REPUBLIKA.CO.ID, KOPENHAGEN – Gelombang kesedihan yang mendalam, penyesalan dan kemarahan melanda dunia Muslim setelah politisi ekstremis Denmark-Swedia Rasmus Paludan membakar Alquran di luar masjid dan Kedutaan Besar Turki di Stockholm.
Paludan juga mengumumkan bahwa dia akan terus mengulangi tindakan ini sampai Swedia diterima ke dalam aliansi NATO, sesuatu yang dicari di tengah aksi militer Rusia melawan Ukraina.
Di bawah perlindungan polisi, provokator sayap kanan yang terkenal karena pandangan anti-Islamnya, membakar kitab suci umat Islam dan menyatakan, "Masjid ini tidak punya tempat di Denmark," kata Paludan dalam siaran langsung di halaman Facebooknya, sambil dilindungi personel polisi anti huru hara.
Dunia Muslim tentu saja memprotes dan mengutuk tindakan tersebut, termasuk Turki. Banyak negara mempertanyakan mengapa Paludan "penipu yang membenci Islam" diizinkan untuk membakar salinan kitab suci tersebut.
"Ini menunjukkan toleransi terhadap tindakan keji yang menyinggung kepekaan jutaan orang yang tinggal di Eropa, mengancam praktik hidup berdampingan secara damai dan memprovokasi serangan rasis, xenofobia, dan anti-Muslim," kata pernyataan Kementerian Luar Negeri Turki.
Denmark, sementara itu, telah mencabut Undang-Undang Penistaan Agama sejak 2017. Meskipun ketika masih berlaku, pelaku yang melanggar udang-undang penistaan agama hanya akan dihukum empat bulan penjara setelah dinyatakan bersalah, meskipun sebagian besar orang malah didenda. Tampaknya Paludan sangat yakin bahwa tindakannya itu memang tidak ditentang di negaranya.
Seluruh situasi ini menimbulkan pertanyaan atas sebuah negara di mana imigrasi Muslim tetap menjadi isu politik yang diperdebatkan, di mana partai-partai politik arus utama menerima gagasan untuk mengalihkan fasilitas suaka ke Rwanda untuk berhenti menampung pengungsi di Denmark, dan di mana tidak ada tindakan penegakan hukum yang diambil ketika politisi kanan yang terus melukai sentimen jutaan orang: apakah Denmark menghadirkan kasus kebencian anti-Islam dalam aksi?

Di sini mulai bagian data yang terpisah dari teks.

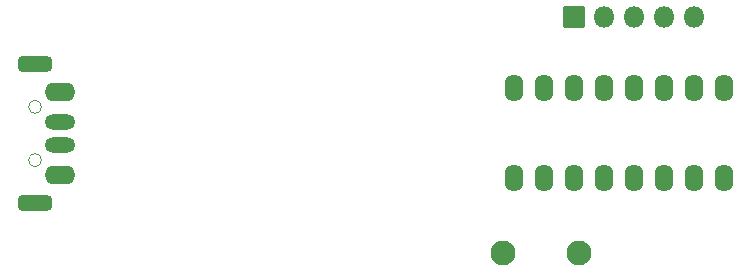
<source format=gbr>
%TF.GenerationSoftware,KiCad,Pcbnew,(7.0.0)*%
%TF.CreationDate,2023-03-02T18:54:12-05:00*%
%TF.ProjectId,STM32_XTW2,53544d33-325f-4585-9457-322e6b696361,rev?*%
%TF.SameCoordinates,Original*%
%TF.FileFunction,Soldermask,Bot*%
%TF.FilePolarity,Negative*%
%FSLAX46Y46*%
G04 Gerber Fmt 4.6, Leading zero omitted, Abs format (unit mm)*
G04 Created by KiCad (PCBNEW (7.0.0)) date 2023-03-02 18:54:12*
%MOMM*%
%LPD*%
G01*
G04 APERTURE LIST*
G04 Aperture macros list*
%AMRoundRect*
0 Rectangle with rounded corners*
0 $1 Rounding radius*
0 $2 $3 $4 $5 $6 $7 $8 $9 X,Y pos of 4 corners*
0 Add a 4 corners polygon primitive as box body*
4,1,4,$2,$3,$4,$5,$6,$7,$8,$9,$2,$3,0*
0 Add four circle primitives for the rounded corners*
1,1,$1+$1,$2,$3*
1,1,$1+$1,$4,$5*
1,1,$1+$1,$6,$7*
1,1,$1+$1,$8,$9*
0 Add four rect primitives between the rounded corners*
20,1,$1+$1,$2,$3,$4,$5,0*
20,1,$1+$1,$4,$5,$6,$7,0*
20,1,$1+$1,$6,$7,$8,$9,0*
20,1,$1+$1,$8,$9,$2,$3,0*%
G04 Aperture macros list end*
%TA.AperFunction,Profile*%
%ADD10C,0.050000*%
%TD*%
%ADD11O,1.602740X2.301240*%
%ADD12C,2.101600*%
%ADD13RoundRect,0.050800X0.850000X-0.850000X0.850000X0.850000X-0.850000X0.850000X-0.850000X-0.850000X0*%
%ADD14O,1.801600X1.801600*%
%ADD15O,2.601600X1.601600*%
%ADD16O,2.601600X1.301600*%
%ADD17RoundRect,0.350800X-1.100000X0.300000X-1.100000X-0.300000X1.100000X-0.300000X1.100000X0.300000X0*%
G04 APERTURE END LIST*
D10*
%TO.C,J1*%
X130436500Y-87700000D02*
G75*
G03*
X130436500Y-87700000I-550000J0D01*
G01*
X130436500Y-92200000D02*
G75*
G03*
X130436500Y-92200000I-550000J0D01*
G01*
%TD*%
D11*
%TO.C,ZIF*%
X188203999Y-86105999D03*
X185663999Y-86105999D03*
X183123999Y-86105999D03*
X180583999Y-86105999D03*
X178043999Y-86105999D03*
X175503999Y-86105999D03*
X172963999Y-86105999D03*
X170423999Y-86105999D03*
X170423999Y-93725999D03*
X172963999Y-93725999D03*
X175503999Y-93725999D03*
X178043999Y-93725999D03*
X180583999Y-93725999D03*
X183123999Y-93725999D03*
X185663999Y-93725999D03*
X188203999Y-93725999D03*
%TD*%
D12*
%TO.C,SW1*%
X169470000Y-100076000D03*
X175970000Y-100076000D03*
%TD*%
D13*
%TO.C,J2*%
X175504000Y-80060800D03*
D14*
X178043999Y-80060799D03*
X180583999Y-80060799D03*
X183123999Y-80060799D03*
X185663999Y-80060799D03*
%TD*%
D15*
%TO.C,J1*%
X132016499Y-93449999D03*
D16*
X132016499Y-90949999D03*
X132016499Y-88949999D03*
D15*
X132016499Y-86449999D03*
D17*
X129886500Y-84100000D03*
X129886500Y-95800000D03*
%TD*%
M02*

</source>
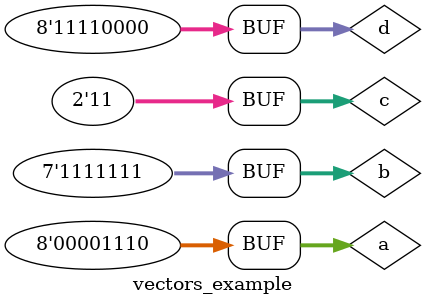
<source format=v>
module vectors_example();

	reg [7:0] a = 0;    //8bit register (MSB_position=7, LSB_position=0)
	reg [6:0] b = 0;	//7bit register
	reg [7:0] d = 0;	//8bit register
	
	wire [1:0] c;		//8bit net
	
	// Continuous assignment between a net and a register
	// c[1] = a[3];
    // c[0] = a[2];
    assign c[1:0] = a[3:2]; //this is also called bit slicing
	
	//Procedure used to continuously monitor 'a', 'b', 'c' and 'd'
	initial begin
	  $monitor("PROC2 a=%b, b=%b, c=%b, d=%b", a, b, c, d);
	end
	
	// Another procedure example
	initial begin	
		//Change only the value of 'a' to see the effect on 'c'
		#1 a = 1;
		#1 a = 8'b1111_1010;
		#1 a = 8'b1111_1000;
		#1 a = 8'b0000_1000;
		#1 a = 8'b0;
		
		#1 b = 7'b111_1111;	//change the value of b
		#1 d[3:0] = a[3:0];	//change the value of d
		#1 d[7:4] = b[6:3];
		
		#1 a = 8'b0000_1110; //change the value of a
		#1 d = {a[3:0], b[3:0]}; //concatination
		#1 d = {b[3:0], a[7:4]}; //concatination
	end
	
endmodule

/*Output:
# PROC2 a=00000000, b=0000000, c=00, d=00000000
# PROC2 a=00000001, b=0000000, c=00, d=00000000
# PROC2 a=11111010, b=0000000, c=10, d=00000000
# PROC2 a=11111000, b=0000000, c=10, d=00000000
# PROC2 a=00001000, b=0000000, c=10, d=00000000
# PROC2 a=00000000, b=0000000, c=00, d=00000000
# PROC2 a=00000000, b=1111111, c=00, d=00000000
# PROC2 a=00000000, b=1111111, c=00, d=11110000
# PROC2 a=00001110, b=1111111, c=11, d=11110000
# PROC2 a=00001110, b=1111111, c=11, d=11101111
# PROC2 a=00001110, b=1111111, c=11, d=11110000
*/	
</source>
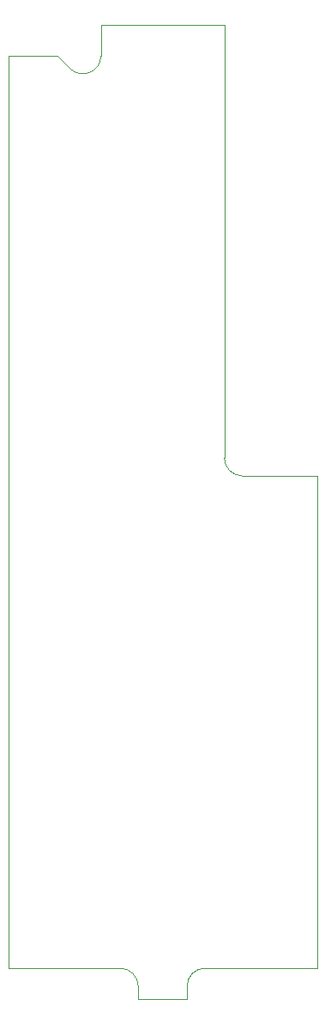
<source format=gm1>
G04*
G04 #@! TF.GenerationSoftware,Altium Limited,Altium Designer,20.2.6 (244)*
G04*
G04 Layer_Color=16711935*
%FSLAX25Y25*%
%MOIN*%
G70*
G04*
G04 #@! TF.SameCoordinates,D103880D-7D63-4280-A8AA-78B1B6904BBD*
G04*
G04*
G04 #@! TF.FilePolarity,Positive*
G04*
G01*
G75*
%ADD11C,0.00394*%
D11*
X540906Y381002D02*
G03*
X533906Y374002I0J-7000D01*
G01*
X514906D02*
G03*
X507906Y381002I-7000J0D01*
G01*
X548406Y579002D02*
G03*
X555406Y572002I7000J0D01*
G01*
X488456Y730053D02*
G03*
X500406Y735002I4950J4950D01*
G01*
X514906Y369002D02*
X533906D01*
X540906Y381002D02*
X584406D01*
X533906Y369002D02*
Y374002D01*
X514906Y369002D02*
Y374002D01*
X464406Y381002D02*
X507906D01*
X555406Y572002D02*
X584406D01*
X548406Y579002D02*
X548406Y747002D01*
X483506Y735002D02*
X488456Y730053D01*
X500406Y735002D02*
Y747002D01*
Y747002D02*
X548406D01*
X464406Y735002D02*
X483506D01*
X584406Y566702D02*
Y572002D01*
Y566702D02*
X584406D01*
X584406Y381002D02*
X584406Y566702D01*
X464406Y381002D02*
Y735002D01*
M02*

</source>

Pemimpin komunitas Persatuan Muslim Denmark, Dr Urfan Zahoor Ahmed, mengatakan tidak dapat menyangkal adanya kebencian anti-Islam di Denmark.
Ditambah lagi, semua kegiatan yang mengarah pada aktivitas kebencian anti-Islam itu kerap dilakukan mengatasnamakan kebebasan berbicara, seperti halnya yang baru-baru ini terjadi.
Baca juga: Ketika Sayyidina Hasan Ditolak Dimakamkan Dekat Sang Kakek Muhammad SAW
“Sebenarnya sangat menyakitkan ketika orang-orang mengatakan bahwa itu hanya kebebasan berbicara, dan Anda harus menerimanya, ini tidak boleh menjadi kasus karena Anda sebagai minoritas Anda harus hidup berdampingan dengan pencemaran nama baik Nabi dan kitab suci Anda,” kata Ahmed.
Aktivis Muslim yang juga seorang dokter dan pengajar di Copenhagen University ini menambahkan, “Jika kita sebagai masyarakat menyatakan bahwa penyangkalan Holocaust, pornografi anak, penistaan agama, dan penentangan terhadap ratu tidak diterima, maka itu adalah pilihan dari masyarakat. Politisi (Denmark) telah memilih bahwa Paludan memiliki hak untuk membakar Alquran. Kita, sebagai masyarakat, harus memutuskan di mana batas kebebasan berbicara ini. Karena itu bukan tanpa batas."